## Exercise goal
Each entry below must be written out exactly, with pictures left out.

## Exercise data
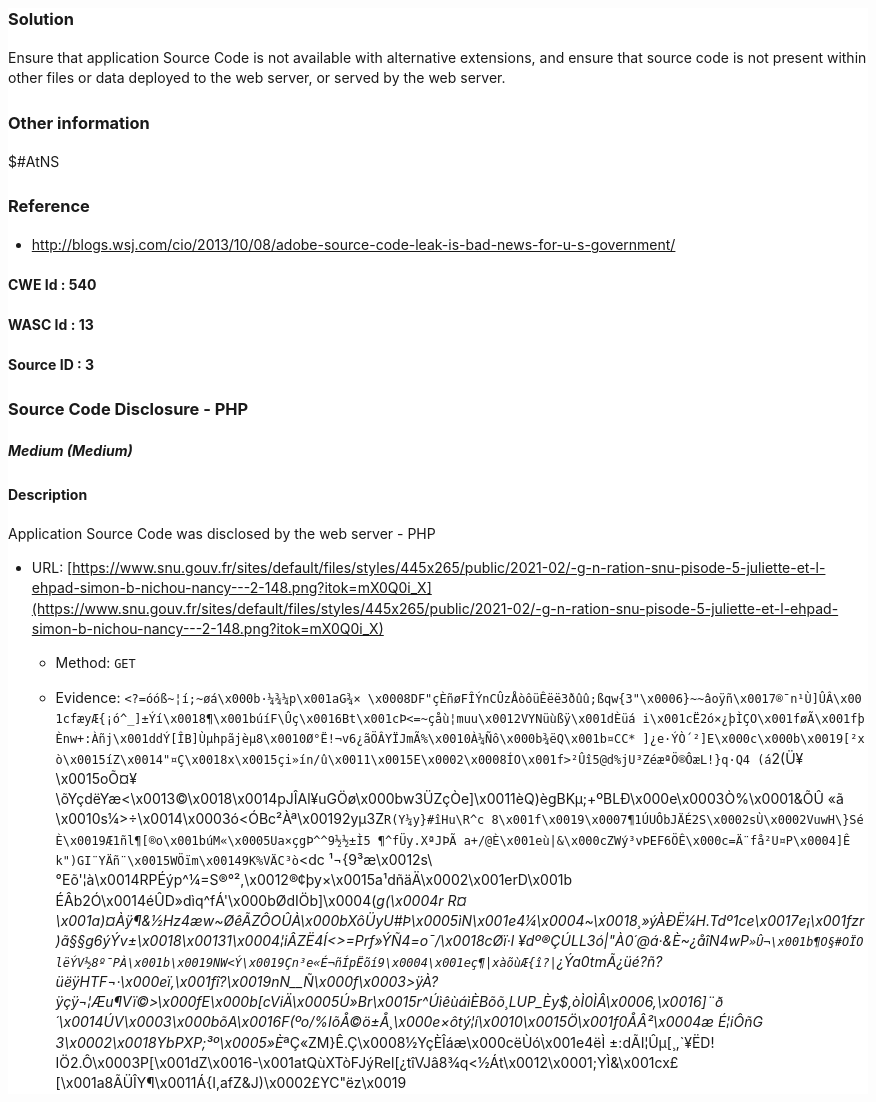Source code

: ### Solution
<p>Ensure that application Source Code is not available with alternative extensions, and ensure that source code is not present within other files or data deployed to the web server, or served by the web server. </p>
  
### Other information
<p>$#AtNS</p>
  
### Reference
* http://blogs.wsj.com/cio/2013/10/08/adobe-source-code-leak-is-bad-news-for-u-s-government/

  
#### CWE Id : 540
  
#### WASC Id : 13
  
#### Source ID : 3

  
  
  
  
### Source Code Disclosure - PHP
##### Medium (Medium)
  
  
  
  
#### Description
<p>Application Source Code was disclosed by the web server - PHP</p>
  
  
  
* URL: [https://www.snu.gouv.fr/sites/default/files/styles/445x265/public/2021-02/-g-n-ration-snu-pisode-5-juliette-et-l-ehpad-simon-b-nichou-nancy---2-148.png?itok=mX0Q0i_X](https://www.snu.gouv.fr/sites/default/files/styles/445x265/public/2021-02/-g-n-ration-snu-pisode-5-juliette-et-l-ehpad-simon-b-nichou-nancy---2-148.png?itok=mX0Q0i_X)
  
  
  * Method: `GET`
  
  
  * Evidence: `<?=óóß~¦í;~øá\x000b·¼¾¼p\x001aG¾× \x0008DF"çÈñøFÎÝnCÛzÅòôüÊëë3ðûû;ßqw{3"\x0006}~~âoÿñ\x0017®¯n¹Ù]ÛÂ\x001cfæyÆ{¡ó^_]±Ýí\x0018¶\x001búíF\Ûç\x0016Bt\x001cÞ<=~çåù¦muu\x0012VYNüùßÿ\x001dÈüá i\x001cË2ó×¿þÌÇO\x001føÃ\x001fþÈnw+:Àñj\x001ddÝ[ÎB]Ùµhpãjèµ8\x0010Ø°Ë!¬v6¿ãÖÂYÏJmÃ%\x0010À¼Ñô\x000b¾ëQ\x001b¤CC*
]¿e·ÝÒ´²]E\x000c\x000b\x0019[²xò\x0015íZ\x0014"¤Ç­\x0018x\x0015çi»ín/û\x0011\x0015E\x0002\x0008ÍO\x001f>²Ûî5@d%jU³ZéæªÖ®ÔæL!}q·Q4 (á`2(Ü¥\x0015oÕ¤¥\õYçdëYæ<\x0013©\x0018\x0014pJÎAl¥uGÖø\x000bw3ÜZçÒe]\x0011èQ)ègBKµ;+ºBLÐ\x000e\x0003Ò%\x0001&ÕÛ «ã\x0010s¼>÷\x0014\x0003ó<ÓBc²Àª\x00192yµ3Z`R(Y¼y}#îHu\R^c
8\x001f\x0019\x0007¶1ÚUÔbJÄÉ2S\x0002sÙ\x0002VuwH\}SéÈ\x0019Æ1ñl¶[®o\x001búM«\x0005Ua×çgÞ^^9½½±Ì5 ¶^fÜy.XªJÞÃ
a+/@È\x001eù|&\x000cZWý³vÞEF6ÖÊ\x000c=Ä¨få²U¤P\x0004]Ê	k")GI¨YÄñ¨\x0015WÖïm\x00149K%VÄC³ò`<dc	¹¬{9³æ\x0012s\°Eõ'¦à\x0014RPÉýp^¼=S®°²,\x0012®¢þy×\x0015a¹dñäÄ\x0002\x001erD\x001b
ÉÂb2Ó\x0014éÛD»dìq^fÁ'\x000bØdIÖb]\x0004(*g(\x0004r	R¤\x001a)¤Àÿ¶&½Hz4æw~ØêÃZÔOÛÀ\x000bXôÜyU#Þ\\x0005ìN\x001e4¼\x0004~\x0018¸»ýÀÐË¼H.Tdº1ce\x0017e¡\x001fzr)ã§§g6ýÝv±\x0018\x00131\x0004¦iÂZË4Í<>=Prf»ÝÑ4=o¯/\x0018cØï·l
¥dº®ÇÚLL3ó|"À0´@á·&È~¿åîN4wP`»Û¬\x001b¶O§#OÏOlëÝV½8º¯PÀ\x001b\x0019NW<Ý\x0019Çn³e«É¬ñÍpËõí9\x0004\x001eç¶|xàõùÆ{î?|`¿Ýa0tmÃ¿üé?ñ?üëÿHTF¬·\x000eï,\x001fî?\x0019nN\__Ñ\x000f\x0003>ÿÀ?ÿçÿ¬¦Æu¶Vï©>\x000fE\x000b[cViÄ\x0005Ú»Br\x0015r^ÚìêùáìÈBõõ¸LUP_Èy$,òÌ0ÌÂ\x0006,\x0016]¨ð´\x0014ÚV\x0003\x000bõA\x0016F(ºo/%IõÅ©ö±Å¸\x000e×ôtý¦í\x0010\x0015Ö\x001f0ÅÂ²\x0004æ É¦iÔñG3\x0002\x0018YbPXP;³º\x0005»È*ªÇ«ZM}Ê.Ç\x0008½YçÈÎáæ\x000cëÙó\x001e4ëÌ
±:dÃI¦Ûµ[¸,`¥ËD!
IÖ2.Ô\x0003P[\x001dZ\x0016-\x001atQùXTòFJýRel[¿tîVJâ8¾q<½Át\x0012\x0001;YÌ&\x001cx£[\x001a8ÃÜÎY¶\x0011Á{I,afZ&J)\x0002£YC"ëz\x0019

## Task answer
Source code

: ### Solution
<p>Ensure that application Source Code is not available with alternative extensions, and ensure that source code is not present within other files or data deployed to the web server, or served by the web server. </p>
  
### Other information
<p>$#AtNS</p>
  
### Reference
* http://blogs.wsj.com/cio/2013/10/08/adobe-source-code-leak-is-bad-news-for-u-s-government/

  
#### CWE Id : 540
  
#### WASC Id : 13
  
#### Source ID : 3

  
  
  
  
### Source Code Disclosure - PHP
##### Medium (Medium)
  
  
  
  
#### Description
<p>Application Source Code was disclosed by the web server - PHP</p>
  
  
  
* URL: [https://www.snu.gouv.fr/sites/default/files/styles/445x265/public/2021-02/-g-n-ration-snu-pisode-5-juliette-et-l-ehpad-simon-b-nichou-nancy---2-148.png?itok=mX0Q0i_X](https://www.snu.gouv.fr/sites/default/files/styles/445x265/public/2021-02/-g-n-ration-snu-pisode-5-juliette-et-l-ehpad-simon-b-nichou-nancy---2-148.png?itok=mX0Q0i_X)
  
  
  * Method: `GET`
  
  
  * Evidence: `<?=óóß~¦í;~øá\x000b·¼¾¼p\x001aG¾× \x0008DF"çÈñøFÎÝnCÛzÅòôüÊëë3ðûû;ßqw{3"\x0006}~~âoÿñ\x0017®¯n¹Ù]ÛÂ\x001cfæyÆ{¡ó^_]±Ýí\x0018¶\x001búíF\Ûç\x0016Bt\x001cÞ<=~çåù¦muu\x0012VYNüùßÿ\x001dÈüá i\x001cË2ó×¿þÌÇO\x001føÃ\x001fþÈnw+:Àñj\x001ddÝ[ÎB]Ùµhpãjèµ8\x0010Ø°Ë!¬v6¿ãÖÂYÏJmÃ%\x0010À¼Ñô\x000b¾ëQ\x001b¤CC*
]¿e·ÝÒ´²]E\x000c\x000b\x0019[²xò\x0015íZ\x0014"¤Ç­\x0018x\x0015çi»ín/û\x0011\x0015E\x0002\x0008ÍO\x001f>²Ûî5@d%jU³ZéæªÖ®ÔæL!}q·Q4 (á`2(Ü¥\x0015oÕ¤¥\õYçdëYæ<\x0013©\x0018\x0014pJÎAl¥uGÖø\x000bw3ÜZçÒe]\x0011èQ)ègBKµ;+ºBLÐ\x000e\x0003Ò%\x0001&ÕÛ «ã\x0010s¼>÷\x0014\x0003ó<ÓBc²Àª\x00192yµ3Z`R(Y¼y}#îHu\R^c
8\x001f\x0019\x0007¶1ÚUÔbJÄÉ2S\x0002sÙ\x0002VuwH\}SéÈ\x0019Æ1ñl¶[®o\x001búM«\x0005Ua×çgÞ^^9½½±Ì5 ¶^fÜy.XªJÞÃ
a+/@È\x001eù|&\x000cZWý³vÞEF6ÖÊ\x000c=Ä¨få²U¤P\x0004]Ê	k")GI¨YÄñ¨\x0015WÖïm\x00149K%VÄC³ò`<dc	¹¬{9³æ\x0012s\°Eõ'¦à\x0014RPÉýp^¼=S®°²,\x0012®¢þy×\x0015a¹dñäÄ\x0002\x001erD\x001b
ÉÂb2Ó\x0014éÛD»dìq^fÁ'\x000bØdIÖb]\x0004(*g(\x0004r	R¤\x001a)¤Àÿ¶&½Hz4æw~ØêÃZÔOÛÀ\x000bXôÜyU#Þ\\x0005ìN\x001e4¼\x0004~\x0018¸»ýÀÐË¼H.Tdº1ce\x0017e¡\x001fzr)ã§§g6ýÝv±\x0018\x00131\x0004¦iÂZË4Í<>=Prf»ÝÑ4=o¯/\x0018cØï·l
¥dº®ÇÚLL3ó|"À0´@á·&È~¿åîN4wP`»Û¬\x001b¶O§#OÏOlëÝV½8º¯PÀ\x001b\x0019NW<Ý\x0019Çn³e«É¬ñÍpËõí9\x0004\x001eç¶|xàõùÆ{î?|`¿Ýa0tmÃ¿üé?ñ?üëÿHTF¬·\x000eï,\x001fî?\x0019nN\__Ñ\x000f\x0003>ÿÀ?ÿçÿ¬¦Æu¶Vï©>\x000fE\x000b[cViÄ\x0005Ú»Br\x0015r^ÚìêùáìÈBõõ¸LUP_Èy$,òÌ0ÌÂ\x0006,\x0016]¨ð´\x0014ÚV\x0003\x000bõA\x0016F(ºo/%IõÅ©ö±Å¸\x000e×ôtý¦í\x0010\x0015Ö\x001f0ÅÂ²\x0004æ É¦iÔñG3\x0002\x0018YbPXP;³º\x0005»È*ªÇ«ZM}Ê.Ç\x0008½YçÈÎáæ\x000cëÙó\x001e4ëÌ
±:dÃI¦Ûµ[¸,`¥ËD!
IÖ2.Ô\x0003P[\x001dZ\x0016-\x001atQùXTòFJýRel[¿tîVJâ8¾q<½Át\x0012\x0001;YÌ&\x001cx£[\x001a8ÃÜÎY¶\x0011Á{I,afZ&J)\x0002£YC"ëz\x0019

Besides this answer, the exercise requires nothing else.